Política comunicativa, fakes y la clínica del rumor
“Nos reímos del honor y luego nos sorprendemos de encontrar traidores entre nosotros.”
Clive Staples Lewis
Las evidencias de una gestión colusiva, resguardada por el aparato mediático propietario de los mismos intereses beneficiados por contratos diversos, siempre con cargo a los Presupuestos Generales del Estado, además de una legalidad hecha a medida para esos fines, tiene a sus responsables un tanto nerviosos. Los cadáveres aparecen en la oscuridad de la red privatizada de la dependencia. Las cuantiosas inversiones, más los sobrecostes correspondientes, suponen cifras colosales. Pero, se sabe, sólo para la gestión privada de servicios en la sanidad pública. Ello no implicó aumento en planteles de profesionales sanitarios, sólo su precarización. Tampoco aumentó el número de camas. Menos aún en equipamiento. Las Mareas Blancas recorrieron a lo largo y ancho la geografía de España denunciándolo. Hubo denuncias y renuncias. El bien engrasado aparato mediático, al tiempo, ocultándolo. Minimizándolo. Trivializando el sufrimiento. Banalizando las víctimas por desatención. En buena parte de las ocasiones, mediante campañas de comunicación basadas en la pura Acción Psicológica.
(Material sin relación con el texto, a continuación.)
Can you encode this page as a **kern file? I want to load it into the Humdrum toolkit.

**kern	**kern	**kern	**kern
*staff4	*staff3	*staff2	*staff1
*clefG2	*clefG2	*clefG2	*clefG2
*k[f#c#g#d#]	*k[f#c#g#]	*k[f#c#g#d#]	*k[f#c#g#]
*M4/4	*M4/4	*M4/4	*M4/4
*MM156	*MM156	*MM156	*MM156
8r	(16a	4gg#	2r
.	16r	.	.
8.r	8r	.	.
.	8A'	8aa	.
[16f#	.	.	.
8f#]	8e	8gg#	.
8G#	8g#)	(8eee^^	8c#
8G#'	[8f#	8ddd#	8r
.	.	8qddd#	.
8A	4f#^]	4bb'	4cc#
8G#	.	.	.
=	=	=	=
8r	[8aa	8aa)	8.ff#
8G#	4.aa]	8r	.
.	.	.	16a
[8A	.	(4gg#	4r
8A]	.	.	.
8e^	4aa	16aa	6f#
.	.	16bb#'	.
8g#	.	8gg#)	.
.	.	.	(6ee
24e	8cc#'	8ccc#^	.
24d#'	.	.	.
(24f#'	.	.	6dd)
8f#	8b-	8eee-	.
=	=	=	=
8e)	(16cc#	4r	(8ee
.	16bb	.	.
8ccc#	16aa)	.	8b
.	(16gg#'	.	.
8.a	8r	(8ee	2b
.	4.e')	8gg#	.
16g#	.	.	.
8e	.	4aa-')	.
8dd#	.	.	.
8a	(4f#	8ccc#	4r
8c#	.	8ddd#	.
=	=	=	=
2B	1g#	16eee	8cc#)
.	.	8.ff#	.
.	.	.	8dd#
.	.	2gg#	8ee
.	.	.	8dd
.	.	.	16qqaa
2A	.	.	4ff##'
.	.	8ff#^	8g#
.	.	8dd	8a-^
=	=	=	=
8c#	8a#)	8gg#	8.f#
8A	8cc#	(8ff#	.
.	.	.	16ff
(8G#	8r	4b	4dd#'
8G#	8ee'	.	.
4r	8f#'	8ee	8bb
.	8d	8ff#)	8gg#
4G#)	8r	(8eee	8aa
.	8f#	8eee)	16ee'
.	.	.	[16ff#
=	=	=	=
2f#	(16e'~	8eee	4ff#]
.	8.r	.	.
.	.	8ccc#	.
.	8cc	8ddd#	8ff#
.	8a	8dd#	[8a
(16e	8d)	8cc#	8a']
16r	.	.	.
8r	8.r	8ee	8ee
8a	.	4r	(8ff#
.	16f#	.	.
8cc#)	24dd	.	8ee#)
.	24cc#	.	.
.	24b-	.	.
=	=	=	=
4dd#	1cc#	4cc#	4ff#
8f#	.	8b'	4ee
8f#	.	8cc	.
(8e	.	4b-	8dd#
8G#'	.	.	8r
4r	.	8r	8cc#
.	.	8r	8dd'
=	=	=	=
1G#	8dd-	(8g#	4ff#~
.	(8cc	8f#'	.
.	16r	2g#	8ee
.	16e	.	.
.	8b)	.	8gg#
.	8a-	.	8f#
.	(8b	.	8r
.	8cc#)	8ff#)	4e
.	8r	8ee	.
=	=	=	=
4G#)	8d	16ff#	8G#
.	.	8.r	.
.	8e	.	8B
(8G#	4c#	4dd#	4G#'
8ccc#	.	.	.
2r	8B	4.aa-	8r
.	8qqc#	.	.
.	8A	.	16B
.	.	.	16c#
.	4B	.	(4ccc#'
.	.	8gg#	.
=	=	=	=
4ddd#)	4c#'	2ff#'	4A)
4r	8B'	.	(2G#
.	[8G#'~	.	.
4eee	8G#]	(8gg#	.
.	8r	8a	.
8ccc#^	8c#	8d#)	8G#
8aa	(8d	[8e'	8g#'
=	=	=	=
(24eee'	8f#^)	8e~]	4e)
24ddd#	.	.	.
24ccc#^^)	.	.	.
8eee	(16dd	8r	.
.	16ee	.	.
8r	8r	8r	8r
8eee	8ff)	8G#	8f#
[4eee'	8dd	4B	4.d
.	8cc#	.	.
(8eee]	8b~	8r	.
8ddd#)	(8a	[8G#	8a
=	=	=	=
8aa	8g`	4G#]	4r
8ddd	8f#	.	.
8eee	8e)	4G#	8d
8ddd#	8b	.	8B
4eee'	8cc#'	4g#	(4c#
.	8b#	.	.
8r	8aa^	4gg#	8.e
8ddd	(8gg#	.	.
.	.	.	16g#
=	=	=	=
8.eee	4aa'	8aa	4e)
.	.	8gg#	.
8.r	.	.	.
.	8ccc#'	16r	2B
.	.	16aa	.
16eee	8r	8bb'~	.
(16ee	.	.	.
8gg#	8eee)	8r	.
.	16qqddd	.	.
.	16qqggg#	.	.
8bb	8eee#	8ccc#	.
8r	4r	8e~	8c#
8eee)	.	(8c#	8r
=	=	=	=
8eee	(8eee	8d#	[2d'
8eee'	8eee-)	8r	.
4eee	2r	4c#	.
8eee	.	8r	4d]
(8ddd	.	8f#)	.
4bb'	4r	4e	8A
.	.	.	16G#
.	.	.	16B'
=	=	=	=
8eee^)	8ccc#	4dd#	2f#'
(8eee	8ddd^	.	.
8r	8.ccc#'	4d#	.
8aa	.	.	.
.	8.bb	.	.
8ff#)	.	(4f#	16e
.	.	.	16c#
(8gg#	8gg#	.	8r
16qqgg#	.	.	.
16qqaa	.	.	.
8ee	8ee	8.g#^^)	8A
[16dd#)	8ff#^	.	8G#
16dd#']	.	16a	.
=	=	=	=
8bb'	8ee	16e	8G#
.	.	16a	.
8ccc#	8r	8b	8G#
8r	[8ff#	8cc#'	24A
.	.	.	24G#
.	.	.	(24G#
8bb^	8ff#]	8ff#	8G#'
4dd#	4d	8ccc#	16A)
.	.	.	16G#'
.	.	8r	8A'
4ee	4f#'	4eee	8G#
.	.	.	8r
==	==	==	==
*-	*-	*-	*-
Los conceptos actuales de Fakes News, Infodemia, o Infoxicación, son los herederos de las antiguas usinas del Rumor o, simplemente de Bulos. Los programas para el infotainment, cubren las parrillas de la programaación televisiva. Productos abyectos dirigen la opinión hacia los portadores de fakes. Los profesionales serios acallados o expulsados del paraíso. La verdad siempre será la primera víctima de la infoxicación.